Welcome to the 70th edition of Git Rev News, a digest of all things Git. For our goals, the archives, the way we work, and how to contribute or to subscribe, see the Git Rev News page on git.github.io.
This edition covers what happened during the month of November 2020.
Three Outreachy interns have been accepted to work on Git this winter:
Sangeeta from India will be mentored by Kaartic Sivaraam and Christian Couder to work on the ‘Accelerate rename detection and the “range-diff” command in Git’ project. Sangeeta started blogging about her internship.
Joey Salazar from Costa Rica will be mentored by Emily Shaffer and Jonathan Nieder to work on the ‘Add Git protocol support to Wireshark’ project. Joey also started blogging.
Charvi Mendiratta from Faridabad, Haryana, India will be mentored by Phillip Wood and Christian Couder to work on on the ‘Improve dropping and rewording commits in Git interactive rebase’ project. Charvi also started blogging.
[PATCH 00/10] Advertise trace2 SID in protocol capabilities
Last October Josh Steadmon sent a patch series to the mailing list. The goal of the patch series was to allow a Git client and a Git server, that are communicating to perform a Git operation like a push, a fetch or a clone, to share each other’s trace2 session ID (SID).
Trace2 is a relatively new tracing mechanism that was developed primarily by Jeff Hostetler to improve on the previous trace mechanism.
These tracing mechanisms let users print debug, performance, and telemetry logs to a file or a file descriptor, so that they can better understand what’s going on inside Git processes.
Josh’s patch series allows a Git client to record the server’s trace2 session ID in its logs, and vice versa, by advertising the session ID in a new “trace2-sid” protocol capability.
Josh asked 2 questions in the cover letter of his patch series
though. He first asked if the code in the trace2/
directory was
supposed to contain only implementation details hidden from the rest
of Git and accessible only through the trace2.h
and trace2.c
files. The reason for this question is that Josh’s code needed to
access the trace2 session ID which was previously managed only in
trace2/tr2_sid.h
and trace2/tr2_sid.c
.
Josh’s second question was if it was OK to add a
trace2.announceSID
configuration option for the feature his patch
series implemented. The reason is that some Git processes on
servers, like git upload-pack
, have previously been prevented to
read some potentially malicious config options from local
repositories for security reasons.
Jeff Hostetler was very happy with Josh’s patch series saying “Very nice! This should be very helpful when matching up client and server commands.”
He also replied that he indeed intended the trace2/
directory to
be opaque, so “that just trace2.h
contains the official API”. And he
suggested adding a new trace2_session_id()
● ● ● ●
* [TASK REQUIREMENTS]
A – Update the Git newsletter passage between "Charvi Mendiratta from" and "session ID (SID).", inclusive, so that "patch series" becomes "series of patches" everywhere it occurs.
B – According to the Git newsletter, why did Josh ask whether adding a trace2.announceSID configuration option was acceptable?
The records below have no connection to the Git newsletter.
● ● ● ●
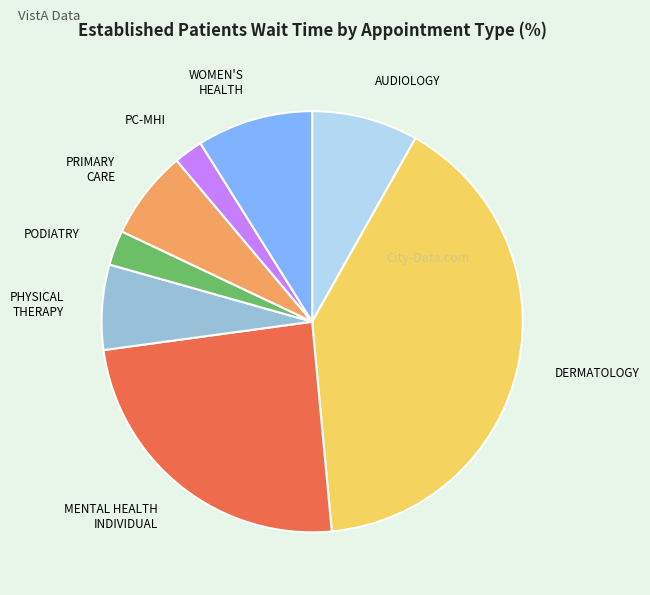

What is the ratio of the value at PHYSICAL THERAPY to the value at WOMEN'S HEALTH?

0.7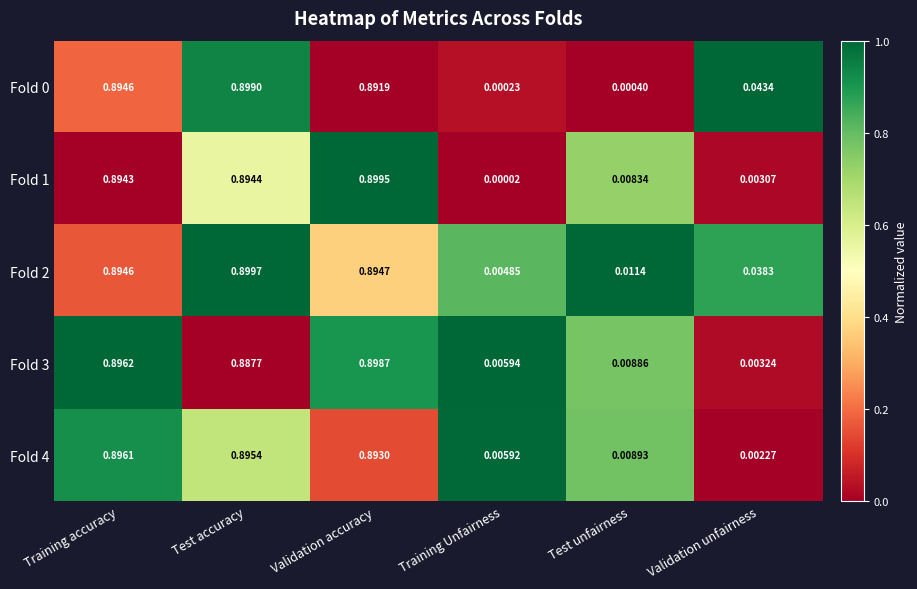

What is the total value across all series at Validation accuracy?

4.5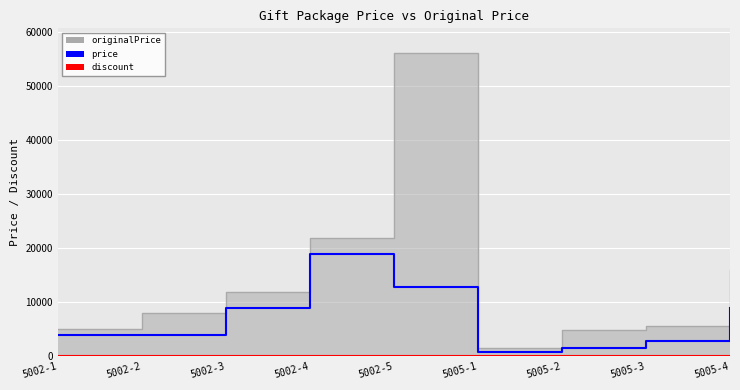

What is the sum of the price values at 5005-2 and 5002-2?

5476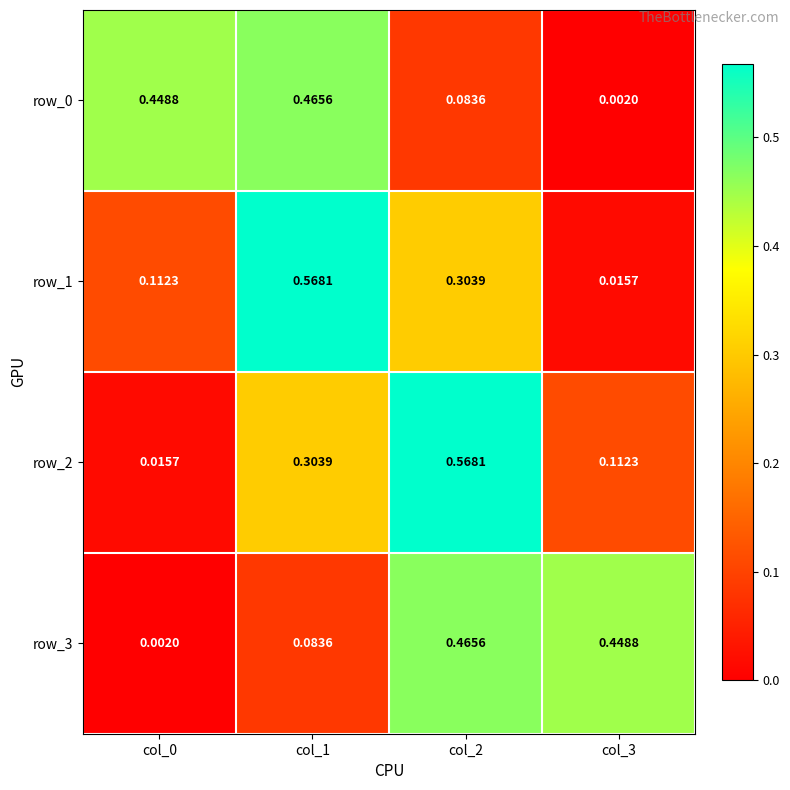

At how many categories does at least one series exceed 0?

4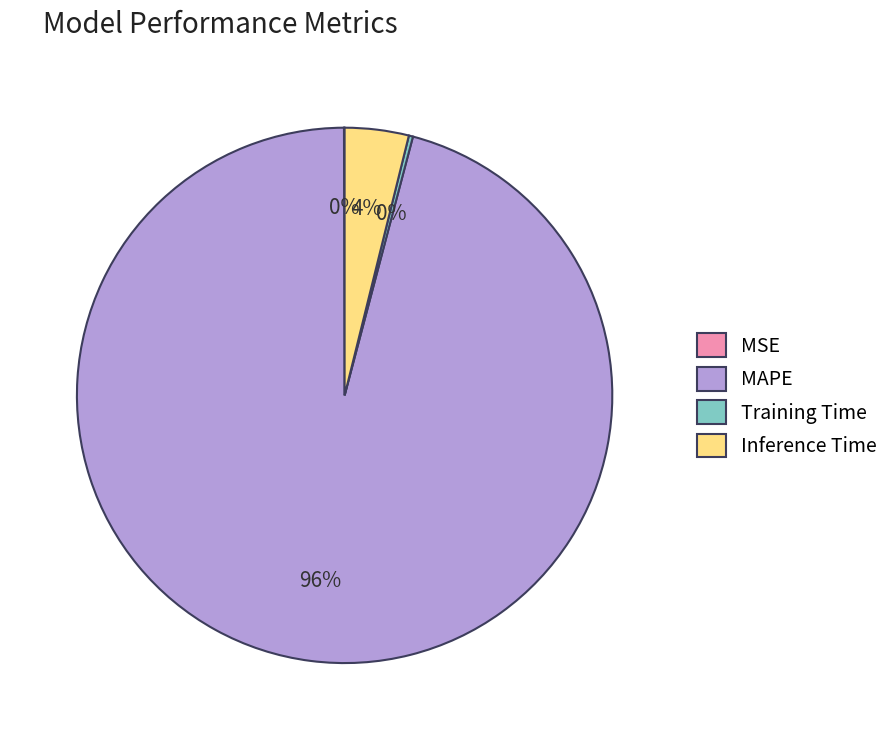

Which category accounts for the majority?

MAPE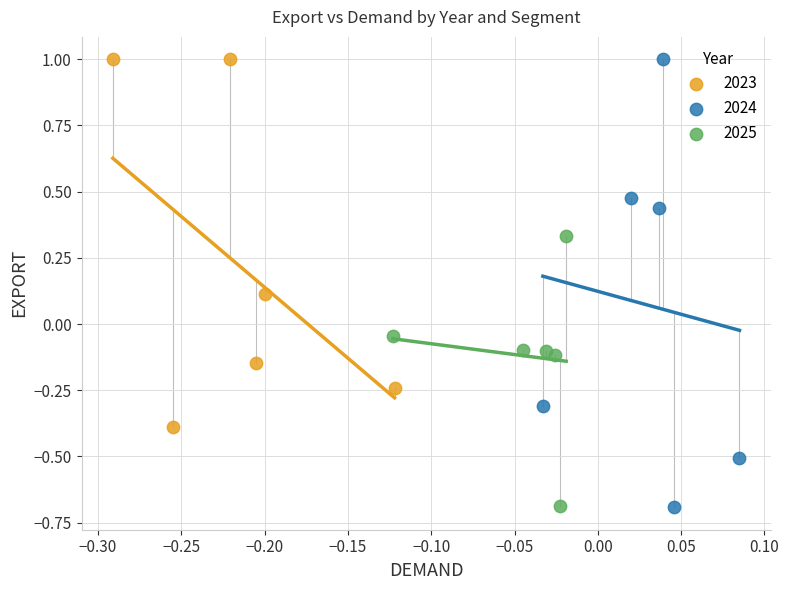

Which series has the largest Y range (max minus min)?

2024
● ● ● ●
* [RESPONSE LIST]
A –
Charvi Mendiratta from Faridabad, Haryana, India will be mentored by Phillip Wood and Christian Couder to work on on the ‘Improve dropping and rewording commits in Git interactive rebase’ project. Charvi also started blogging.
[PATCH 00/10] Advertise trace2 SID in protocol capabilities
Last October Josh Steadmon sent a series of patches to the mailing list. The goal of the series of patches was to allow a Git client and a Git server, that are communicating to perform a Git operation like a push, a fetch or a clone, to share each other’s trace2 session ID (SID).

B – Some Git processes on servers, such as git upload-pack, had previously been kept from reading certain potentially malicious config options from local repositories for security reasons.